“I will always find my way home”: Ukraine’s participation in Eurovision unites the nation

Ukrainian band Kalush Orchestra’s melodic and upbeat entry for this month’s Eurovision Song Contest was written as a tribute to the leader’s mother.

But now it has become an anthem for the homeland of the nation ravaged by war since the Russian invasion of Ukraine.

Stefania is the most viewed song on YouTube among the 35 national entries that will compete in the Eurovision Song Contest next week in the northern Italian industrial city of Turin.

While some bookies and data analysts have pegged others to win, the Kalush Orchestra song is fast becoming a sentimental favourite.

“I will always find my way home, even if all roads are destroyed,” wrote Oleh Psiuk, leader of the Kalush Orchestra, in Stefania.

The lyrics have become more poignant as Russian missiles hit cities and towns in Ukraine, forcing more than 11 million people to flee the country.

“In fact, some things here were written long before the war, and they were dedicated to my mother,” Psiuk told the Associated Press at his hotel in Turin, wearing a bright bucket hat that makes him instantly recognizable to anyone who happens to be around. transmitted Stefania. .

video of the day

“After it all started with war and hostilities, it took on additional meaning and many people began to see it as its mother, Ukraine, in the meaning of the country.
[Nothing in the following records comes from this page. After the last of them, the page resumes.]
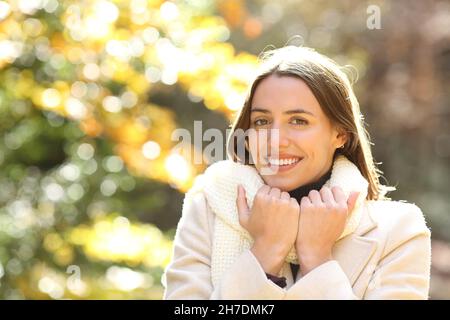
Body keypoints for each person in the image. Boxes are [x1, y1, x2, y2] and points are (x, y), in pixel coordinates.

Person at [162, 46, 431, 299]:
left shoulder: (399, 231)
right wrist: (265, 252)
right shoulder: (209, 209)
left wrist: (317, 258)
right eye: (262, 121)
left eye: (298, 121)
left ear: (340, 134)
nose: (275, 140)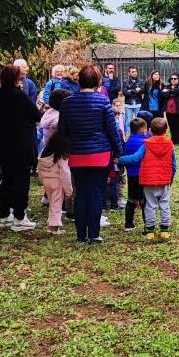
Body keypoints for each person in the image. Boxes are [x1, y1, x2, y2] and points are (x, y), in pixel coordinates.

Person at [57, 64, 123, 244]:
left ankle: (80, 235)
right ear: (97, 81)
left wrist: (68, 148)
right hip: (99, 155)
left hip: (77, 154)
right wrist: (118, 151)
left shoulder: (67, 102)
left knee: (81, 192)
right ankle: (94, 234)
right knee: (96, 193)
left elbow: (62, 130)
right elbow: (112, 130)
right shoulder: (102, 101)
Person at [0, 65, 42, 230]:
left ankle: (5, 215)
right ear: (16, 79)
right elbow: (36, 114)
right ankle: (20, 217)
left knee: (6, 180)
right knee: (21, 180)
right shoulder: (20, 96)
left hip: (3, 143)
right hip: (20, 145)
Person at [118, 117, 176, 241]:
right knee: (164, 205)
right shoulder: (170, 145)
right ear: (166, 130)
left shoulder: (146, 144)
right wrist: (170, 179)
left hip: (149, 181)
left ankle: (150, 231)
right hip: (164, 181)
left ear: (150, 130)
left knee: (150, 205)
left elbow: (135, 158)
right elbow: (173, 165)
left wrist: (120, 160)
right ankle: (164, 231)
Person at [38, 131, 72, 236]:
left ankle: (51, 224)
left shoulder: (44, 152)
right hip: (57, 181)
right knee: (56, 204)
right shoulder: (61, 156)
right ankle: (54, 227)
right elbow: (65, 173)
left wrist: (41, 180)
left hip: (46, 180)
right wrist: (69, 190)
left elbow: (39, 168)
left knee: (52, 203)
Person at [119, 116, 149, 232]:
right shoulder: (146, 141)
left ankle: (128, 224)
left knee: (131, 199)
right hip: (143, 174)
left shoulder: (128, 142)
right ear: (142, 129)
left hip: (132, 175)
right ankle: (147, 225)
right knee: (144, 200)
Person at [160, 73, 179, 145]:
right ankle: (173, 139)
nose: (173, 80)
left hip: (178, 109)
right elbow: (163, 94)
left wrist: (169, 92)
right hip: (169, 109)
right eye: (172, 79)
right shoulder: (167, 86)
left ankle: (178, 140)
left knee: (178, 125)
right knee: (171, 125)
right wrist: (171, 92)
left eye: (175, 79)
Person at [122, 66, 144, 135]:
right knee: (128, 122)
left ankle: (139, 135)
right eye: (133, 72)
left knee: (139, 122)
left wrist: (130, 90)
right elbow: (125, 93)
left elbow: (142, 91)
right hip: (128, 104)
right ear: (129, 73)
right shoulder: (125, 81)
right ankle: (129, 136)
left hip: (138, 103)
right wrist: (135, 90)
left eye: (135, 71)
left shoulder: (140, 81)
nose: (135, 73)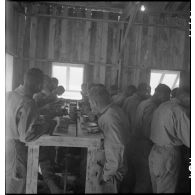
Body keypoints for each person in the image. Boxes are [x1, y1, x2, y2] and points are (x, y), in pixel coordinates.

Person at [6, 68, 61, 193]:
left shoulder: (9, 94)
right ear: (38, 85)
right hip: (15, 149)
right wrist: (48, 125)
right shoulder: (27, 102)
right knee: (17, 185)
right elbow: (26, 136)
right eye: (42, 84)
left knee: (7, 181)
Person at [88, 85, 130, 193]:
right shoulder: (113, 110)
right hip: (112, 167)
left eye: (90, 103)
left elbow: (116, 148)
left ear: (95, 103)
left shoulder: (110, 118)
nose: (90, 106)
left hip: (112, 173)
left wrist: (106, 176)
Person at [148, 86, 190, 193]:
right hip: (169, 155)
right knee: (167, 189)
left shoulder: (163, 105)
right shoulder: (179, 111)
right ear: (186, 97)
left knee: (156, 188)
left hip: (154, 151)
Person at [130, 84, 171, 193]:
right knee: (144, 179)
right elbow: (147, 130)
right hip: (143, 145)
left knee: (139, 178)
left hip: (136, 143)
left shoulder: (144, 103)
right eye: (166, 96)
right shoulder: (152, 106)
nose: (167, 100)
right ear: (160, 94)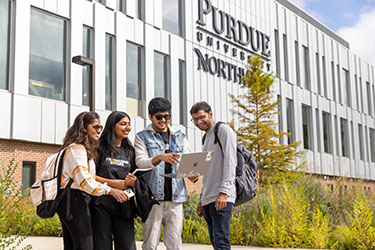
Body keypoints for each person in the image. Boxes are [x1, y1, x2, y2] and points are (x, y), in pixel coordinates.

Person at [57, 111, 128, 250]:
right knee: (86, 246)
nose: (99, 131)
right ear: (83, 128)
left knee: (72, 246)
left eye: (100, 127)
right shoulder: (76, 149)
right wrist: (111, 190)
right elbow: (85, 182)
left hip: (72, 201)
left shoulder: (83, 149)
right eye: (95, 127)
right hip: (74, 201)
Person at [134, 97, 196, 250]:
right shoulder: (142, 136)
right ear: (150, 116)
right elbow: (140, 162)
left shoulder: (180, 136)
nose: (163, 120)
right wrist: (159, 158)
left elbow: (187, 161)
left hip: (176, 197)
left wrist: (193, 175)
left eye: (166, 116)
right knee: (150, 244)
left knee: (174, 244)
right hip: (153, 197)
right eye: (159, 117)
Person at [190, 102, 237, 250]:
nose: (199, 122)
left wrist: (224, 192)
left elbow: (231, 162)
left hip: (221, 198)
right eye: (195, 119)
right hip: (208, 199)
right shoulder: (205, 138)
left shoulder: (223, 130)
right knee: (215, 243)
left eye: (201, 117)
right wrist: (201, 200)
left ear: (210, 114)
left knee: (221, 242)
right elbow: (207, 173)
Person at [92, 111, 138, 250]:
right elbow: (90, 175)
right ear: (112, 126)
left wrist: (133, 181)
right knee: (102, 246)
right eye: (123, 124)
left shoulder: (130, 150)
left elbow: (136, 175)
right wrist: (115, 184)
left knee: (127, 246)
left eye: (129, 124)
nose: (128, 127)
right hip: (101, 204)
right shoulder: (99, 147)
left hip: (124, 206)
He has become very close to the hearts of so many people in Ukraine,” she said.

“Our purpose is to make Ukrainian music popular, not only in Ukraine but throughout Europe. And Eurovision is the best platform for that.”

The band members mix break dancing with Hopak, a Ukrainian folk dance, in an energetic performance punctuated with rap interludes by Psiuk.

Costumes feature embroidered Cossack shirts and vests mixed with contemporary street wear.

Psiuk and five bandmates, all men between the ages of 21 and 35, received special permission from the Ukrainian authorities to travel to Turin to participate in Eurovision, travel overland to Poland, and then fly to Italy.

An original gang member stayed behind to fight.

Psiuk, 27, left behind a network of volunteers he organized two days after the war to help deliver logistical aid to people across Ukraine seeking shelter or transportation.

Everyone will return to Ukraine when the song contest is over.

“We feel a great responsibility,” Psiuk said.

“It is very important for us to be as useful as possible for the country. We want to represent our country decently.”

Kalush Orchestra is more than a musical group.

It is a cultural project that includes folklore scholars and deliberately combines hip hop with traditional Ukrainian music, dance and costumes, some long forgotten, according to Psiuk.

The six-month project takes its name from Psiuk’s hometown of Kalush, which is located in the Carpathian Mountains, south of the western city of Lviv. It is an evolution of the original Kalush hip hop group that Psiuk also fronted.

Ukraine first joined the Eurovision Song Contest 19 years ago.

He has won twice since then, both times with songs performed primarily in Ukrainian: by Ruslana in 2004 and Jamala in 2016.

Psiuk attributes Ukraine’s success to the “peculiar character of our music.”

“I really hope that after we perform it at the Eurovision Song Contest, Ukrainian music will be even more popular and listened to,” he said.